One of the worst, maybe the worst of the ones he did was Alexander Hamilton. In this film we have the 63 year old Arliss playing the 30 something Hamilton in a play where his financial assumption plan and the eventual selection of a southern capital got interposed with America's first sex scandal, Hamilton's affair with Maria Reynolds.
Historians will be aghast at this screenplay, but even more aghast at the casting of Arliss as Hamilton, next to younger actors like Montagu Love as Thomas Jefferson and an even younger Alan Mowbray as George Washington.
After a brief prologue with Washington and Hamilton at the end of the Revolutionary War, where Hamilton expounds on his nationalist views, the action fast forwards to the early 1790s and the first Washington term as president. Arliss is trying to push his financial plan for the federal government to assume all state debts to put the new United States of America on a sound financial basis. Love and his supporters which include a completely fictional character, a Senator Timothy Roberts played by Duddley Digges, see the idea as a power grab. They want the capital relocated to somewhere in the southern states.
Digges wants more than that. He offers to swing votes Hamilton's way in order to get a plum ambassadorship to gay Paree, in the midst of its own revolutionary problems. Arliss is mortified by the offer and flat turns him down. Digges vows revenge.
The revenge comes in petticoats in the person of June Collyer as Maria Reynolds. Her husband, encourages the affair with Hamilton and then seeks to blackmail him. Of course Hamilton is vulnerable in this way because his dear wife Elizabeth has had to visit her sister Angelica in Paris. Elizabeth is played by Daisy Kenyon.
The only thing this travesty got right was Elizabeth Schuyler Hamilton's total devotion to her man. Hamilton however never missed an opportunity for a long affair or quick roll in the hay in his life. Including that unseen sister Angelica who also at a different time was involved with Thomas Jefferson.

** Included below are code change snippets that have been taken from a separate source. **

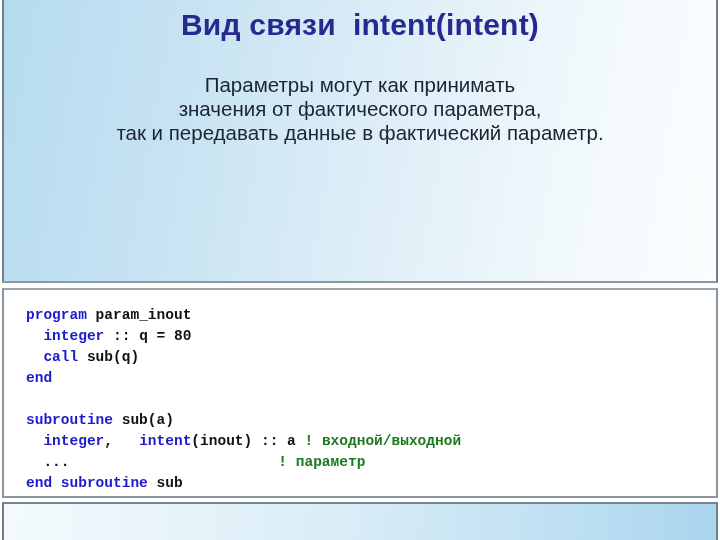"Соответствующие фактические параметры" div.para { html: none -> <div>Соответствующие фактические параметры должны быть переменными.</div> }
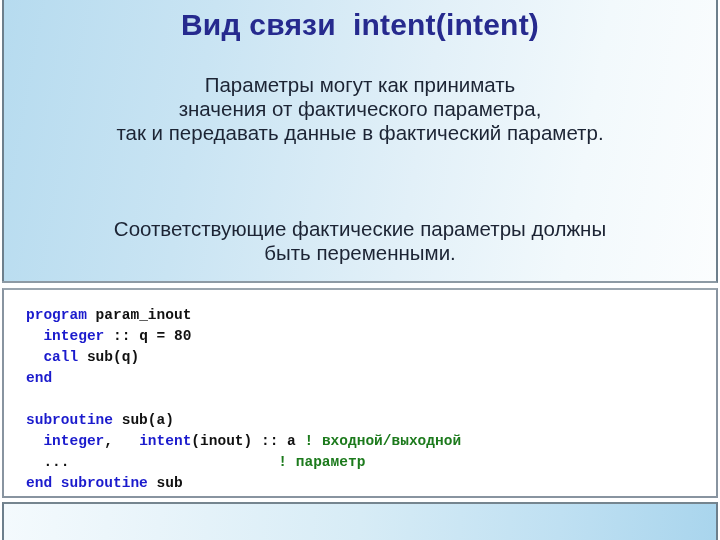"program param_inout integer :: q" .code { margin: 12px -> 0 }
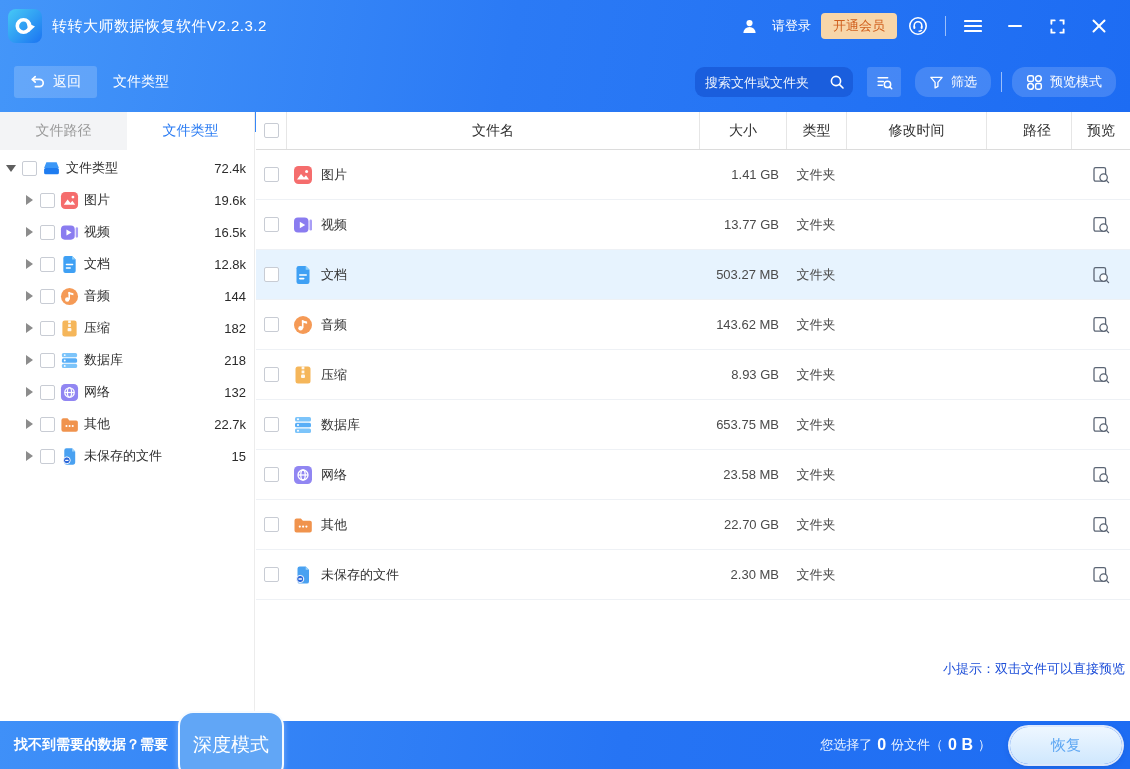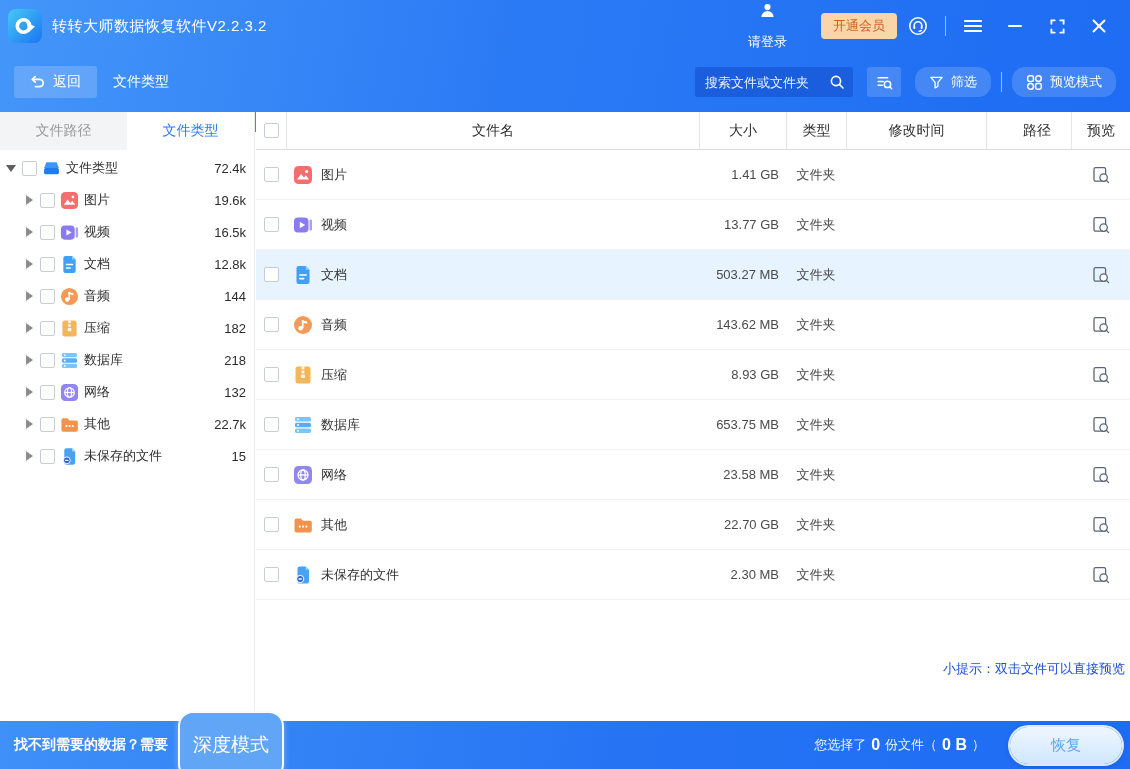"请登录" .login-group { flex-direction: column -> none; margin-right: 34px -> 10px }
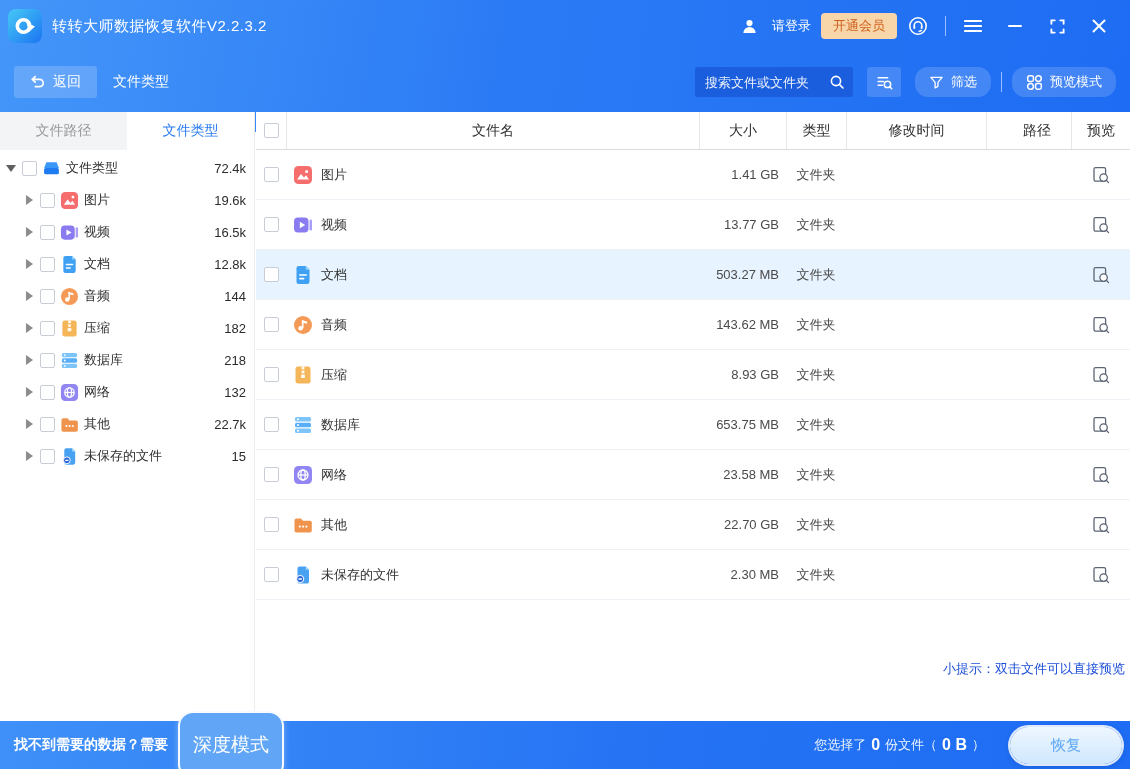"搜索文件或文件夹" .search-box { border-radius: 3px -> 9px }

The worst thing about Alexander Hamilton however was the casting. Arliss was a co-author of the play this movie is based on and I'll bet it was a role he did on stage many times. The key here is that Hamilton had an active libido, but it was a young man's libido and that Washington was a father figure for him. Hamilton was of illegitimate birth and rose from poverty, a fact he never forgot. The last thing he was would have been a lonely guy pining for his wife who was away over the seas.
Hamilton was at times, brilliant, loyal, arrogant all in the same person. Not the wizened old fox we see. In real life Hamilton was 49 when he died years later in that duel with Aaron Burr. His assumption plan and the deal for the capital was struck much before the Reynolds affair.
A great deal is made of Hamilton's honesty and in financial matters he was scrupulously honest. In real life his choice of subordinates was not always the best. His first Under Secretary of the Treasury had to resign because he was caught speculating in those bond obligations Hamilton wanted the federal government to assume. It was the first insider trading scandal in American history. Hamilton took quite a few hits from that one also from Jefferson, etc.
A cast of classically trained players do a decent job in bringing this historical travesty to the screen. Make no mistake, you are NOT seeing anything resembling the real Alexander Hamilton though.